START Data shown
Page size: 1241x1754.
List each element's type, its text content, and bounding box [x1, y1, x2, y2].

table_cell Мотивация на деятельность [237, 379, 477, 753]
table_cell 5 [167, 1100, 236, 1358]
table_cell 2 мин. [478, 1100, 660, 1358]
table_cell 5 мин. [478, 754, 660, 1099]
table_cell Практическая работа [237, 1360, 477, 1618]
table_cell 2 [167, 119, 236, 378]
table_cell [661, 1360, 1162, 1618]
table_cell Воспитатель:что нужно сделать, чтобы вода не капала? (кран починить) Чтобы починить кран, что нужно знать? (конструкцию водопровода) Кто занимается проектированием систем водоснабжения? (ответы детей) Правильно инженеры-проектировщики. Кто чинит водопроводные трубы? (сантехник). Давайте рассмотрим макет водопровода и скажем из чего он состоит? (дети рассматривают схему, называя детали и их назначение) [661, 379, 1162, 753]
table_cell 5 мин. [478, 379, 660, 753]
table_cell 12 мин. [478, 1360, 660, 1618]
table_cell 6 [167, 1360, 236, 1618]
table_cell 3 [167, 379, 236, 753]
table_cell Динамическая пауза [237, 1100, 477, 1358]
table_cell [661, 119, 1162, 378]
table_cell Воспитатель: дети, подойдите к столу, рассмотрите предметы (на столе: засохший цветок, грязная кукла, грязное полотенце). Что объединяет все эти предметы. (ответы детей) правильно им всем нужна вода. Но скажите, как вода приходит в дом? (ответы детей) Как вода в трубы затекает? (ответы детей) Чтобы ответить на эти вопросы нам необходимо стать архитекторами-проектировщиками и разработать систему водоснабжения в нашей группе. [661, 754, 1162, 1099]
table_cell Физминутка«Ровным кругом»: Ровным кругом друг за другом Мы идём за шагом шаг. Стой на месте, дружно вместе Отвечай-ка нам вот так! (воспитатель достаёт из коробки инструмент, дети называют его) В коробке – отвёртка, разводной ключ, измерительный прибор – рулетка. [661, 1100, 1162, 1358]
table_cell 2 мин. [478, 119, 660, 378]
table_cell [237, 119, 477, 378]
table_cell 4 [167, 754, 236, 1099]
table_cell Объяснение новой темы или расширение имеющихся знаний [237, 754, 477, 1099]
END Data shown
What is required |
Transcribe the full listing, word for word.

Result for this exercise |
Page size: 1241x1754.
List each element's type, its text content, and bounding box [x1, y1, x2, y2].

table_cell Мотивация на деятельность [237, 379, 477, 753]
table_cell 5 [167, 1100, 236, 1358]
table_cell 2 мин. [478, 1100, 660, 1358]
table_cell 5 мин. [478, 754, 660, 1099]
table_cell Практическая работа [237, 1360, 477, 1618]
table_cell 2 [167, 119, 236, 378]
table_cell [661, 1360, 1162, 1618]
table_cell Воспитатель:что нужно сделать, чтобы вода не капала? (кран починить) Чтобы починить кран, что нужно знать? (конструкцию водопровода) Кто занимается проектированием систем водоснабжения? (ответы детей) Правильно инженеры-проектировщики. Кто чинит водопроводные трубы? (сантехник). Давайте рассмотрим макет водопровода и скажем из чего он состоит? (дети рассматривают схему, называя детали и их назначение) [661, 379, 1162, 753]
table_cell 5 мин. [478, 379, 660, 753]
table_cell 12 мин. [478, 1360, 660, 1618]
table_cell 6 [167, 1360, 236, 1618]
table_cell 3 [167, 379, 236, 753]
table_cell Динамическая пауза [237, 1100, 477, 1358]
table_cell [661, 119, 1162, 378]
table_cell Воспитатель: дети, подойдите к столу, рассмотрите предметы (на столе: засохший цветок, грязная кукла, грязное полотенце). Что объединяет все эти предметы. (ответы детей) правильно им всем нужна вода. Но скажите, как вода приходит в дом? (ответы детей) Как вода в трубы затекает? (ответы детей) Чтобы ответить на эти вопросы нам необходимо стать архитекторами-проектировщиками и разработать систему водоснабжения в нашей группе. [661, 754, 1162, 1099]
table_cell Физминутка«Ровным кругом»: Ровным кругом друг за другом Мы идём за шагом шаг. Стой на месте, дружно вместе Отвечай-ка нам вот так! (воспитатель достаёт из коробки инструмент, дети называют его) В коробке – отвёртка, разводной ключ, измерительный прибор – рулетка. [661, 1100, 1162, 1358]
table_cell 2 мин. [478, 119, 660, 378]
table_cell [237, 119, 477, 378]
table_cell 4 [167, 754, 236, 1099]
table_cell Объяснение новой темы или расширение имеющихся знаний [237, 754, 477, 1099]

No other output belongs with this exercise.